Af en toe stuit je op services of tools die – vaak in de goedkopere versies – niet overweg kunnen of willen met opslagruimtes op het netwerk. In de meeste gevallen valt daar wel iets aan te doen: je laat Windows geloven dat zo’n opslagruimte een lokale harde schijf is! In deze workshop leggen we uit hoe je dat doet.

Een bekend voorbeeld van een tool die bewust de toegang tot netwerklocaties voor de gebruiker heeft afgesneden, is de ingebouwde Backup van Windows 7 Home Premium. Alleen de duurdere Windows-versies staan het je toe een backup van je databestanden of een systeemkopie op te slaan op een netwerkschijf. Ervaren gebruikers proberen het dan meteen door een lokale stationsletter aan zo’n netwerkmap te koppelen – dat kan via de Verkenner door vanuit het contextmenu van die map de optie Netwerkverbinding te kiezen. Jammer, maar helaas: de stationsletter duikt niet op in de lijst met backuplocaties. Een vergelijkbaar verhaal vinden we bij Windows Media Center en bij de gratis versie van desktopzoekmachine Copernic Desktop Search. Ook deze laatste weigert halsstarrig bestanden op netwerklocaties te indexeren.

Er zijn een paar slimme omwegen waarmee je zulke tools alsnog ‘dwingt’ een netwerklocatie te aanvaarden. Het achterliggende idee is even eenvoudig als doeltreffend: je creëert een virtuele schijf op die netwerklocatie en doet het besturingssysteem – en dus ook de programma’s – geloven dat het om een reguliere, lokale harde schijf gaat. In deze workshop bewandelen we daarvoor twee wegen: via iscsi en via een vhd-schijf binnen Windows.

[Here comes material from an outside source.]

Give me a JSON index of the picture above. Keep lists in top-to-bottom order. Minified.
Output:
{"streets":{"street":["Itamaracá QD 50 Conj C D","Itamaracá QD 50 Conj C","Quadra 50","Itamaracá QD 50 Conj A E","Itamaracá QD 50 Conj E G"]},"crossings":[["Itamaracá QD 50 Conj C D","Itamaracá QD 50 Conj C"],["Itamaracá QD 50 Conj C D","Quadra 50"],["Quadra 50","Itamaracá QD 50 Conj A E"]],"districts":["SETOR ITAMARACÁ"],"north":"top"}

Gratis versie van Copernic Desktop Search: geen netwerkmappen!

Iscsi staat voor Internet Small Computer System Interface en is een netwerkprotocol ontwikkeld door de IETF (Internet Engineering Task Force). Dit protocol, dat vaak in san-omgevingen (Storage Area Network) te vinden is, maakt het mogelijk scsi-commando’s over een willekeurig tcp/ip-netwerk te verzenden, ongeacht of dat een lan, wan of het internet is. Naar het besturingssysteem toe doet iscsi het voorkomen alsof je een lokaal opslagmedium benadert.

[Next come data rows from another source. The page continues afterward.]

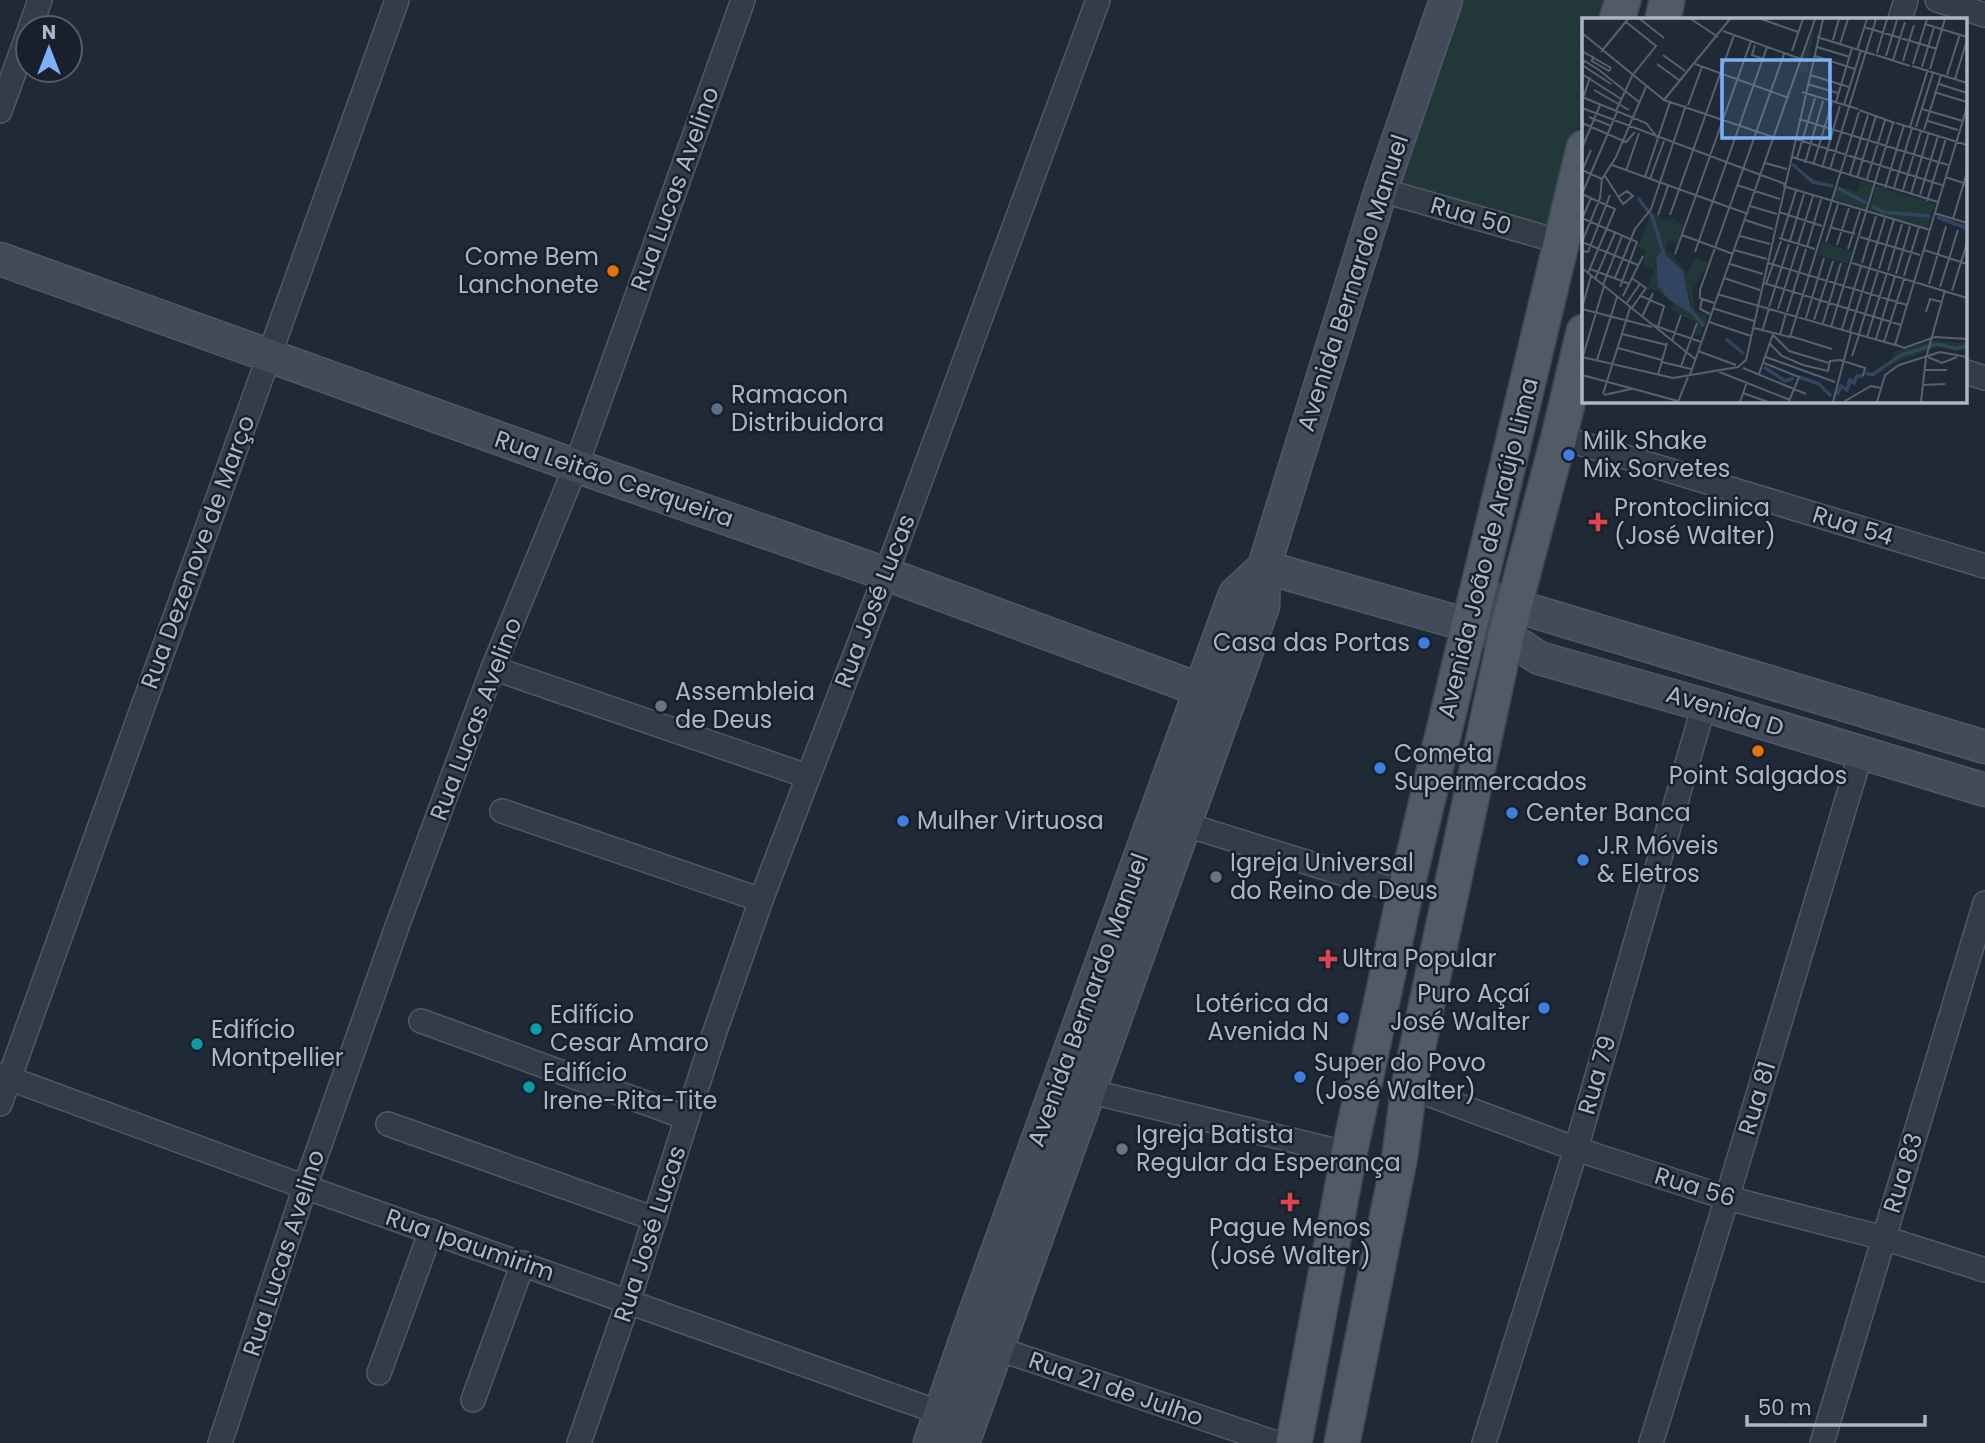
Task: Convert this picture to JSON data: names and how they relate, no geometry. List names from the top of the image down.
{
  "streets": {
    "main road": ["Avenida João de Araújo Lima"],
    "street": [
      "Rua Lucas Avelino",
      "Rua 50",
      "Avenida Bernardo Manuel",
      "Rua Leitão Cerqueira",
      "Rua 54",
      "Rua Dezenove de Março",
      "Rua José Lucas",
      "Avenida D",
      "Rua 79",
      "Rua 81",
      "Rua 83",
      "Rua 56",
      "Rua Ipaumirim",
      "Rua 21 de Julho"
    ]
  },
  "crossings": [
    ["Rua Lucas Avelino", "Rua Leitão Cerqueira"],
    ["Rua Lucas Avelino", "Rua Ipaumirim"],
    ["Rua 50", "Avenida Bernardo Manuel"],
    ["Rua 50", "Avenida João de Araújo Lima"],
    ["Avenida Bernardo Manuel", "Rua Leitão Cerqueira"],
    ["Avenida Bernardo Manuel", "Rua Ipaumirim"],
    ["Avenida Bernardo Manuel", "Rua 21 de Julho"],
    ["Rua Leitão Cerqueira", "Rua Dezenove de Março"],
    ["Rua Leitão Cerqueira", "Rua José Lucas"],
    ["Rua 54", "Avenida João de Araújo Lima"],
    ["Avenida João de Araújo Lima", "Avenida D"],
    ["Avenida João de Araújo Lima", "Rua 56"],
    ["Rua Dezenove de Março", "Rua Ipaumirim"],
    ["Rua José Lucas", "Rua Ipaumirim"],
    ["Avenida D", "Rua 79"],
    ["Avenida D", "Rua 81"],
    ["Rua 79", "Rua 56"],
    ["Rua 81", "Rua 56"],
    ["Rua 83", "Rua 56"]
  ],
  "places": {
    "other": [
      "Come Bem Lanchonete",
      "Ramacon Distribuidora",
      "Milk Shake Mix Sorvetes",
      "Casa das Portas",
      "Assembleia de Deus",
      "Point Salgados",
      "Cometa Supermercados",
      "Center Banca",
      "Mulher Virtuosa",
      "J.R Móveis & Eletros",
      "Igreja Universal do Reino de Deus",
      "Puro Açaí José Walter",
      "Lotérica da Avenida N",
      "Edifício Cesar Amaro",
      "Edifício Montpellier",
      "Super do Povo (José Walter)",
      "Edifício Irene-Rita-Tite",
      "Igreja Batista Regular da Esperança"
    ],
    "health": ["Prontoclinica (José Walter)", "Ultra Popular", "Pague Menos (José Walter)"]
  },
  "scale_bar": "50 m",
  "north": "top"
}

Beschik je niet over een nas die met iscsi overweg kan, dan kan je altijd nog van een gewone Windows-pc een iscsi-doel maken. Dat kan onder meer met StarWind Iscsi San. Ook met de gratis versie kan je een onbeperkt aantal iscsi-doelen, stations en verbindingen opzetten (mocht dat al nodig zijn). De beheerconsole krijg je weliswaar aan de praat onder Windows XP, maar voor de eigenlijke services is minstens Windows Vista vereist. Wij draaien de tool probleemloos op Windows 7. Vervelend is wel dat je je ook voor de gratis versie moet registreren, waarna je een licentiecode krijgt doorgemaild (licensekey.swk). Je kiest bij voorkeur een ‘full installation, zodat zowel de service, driver als console worden geïnstalleerd. Op het einde van de installatie geef je dan aan dat je over een licentiecode beschikt en verwijs je naar het swk-bestand.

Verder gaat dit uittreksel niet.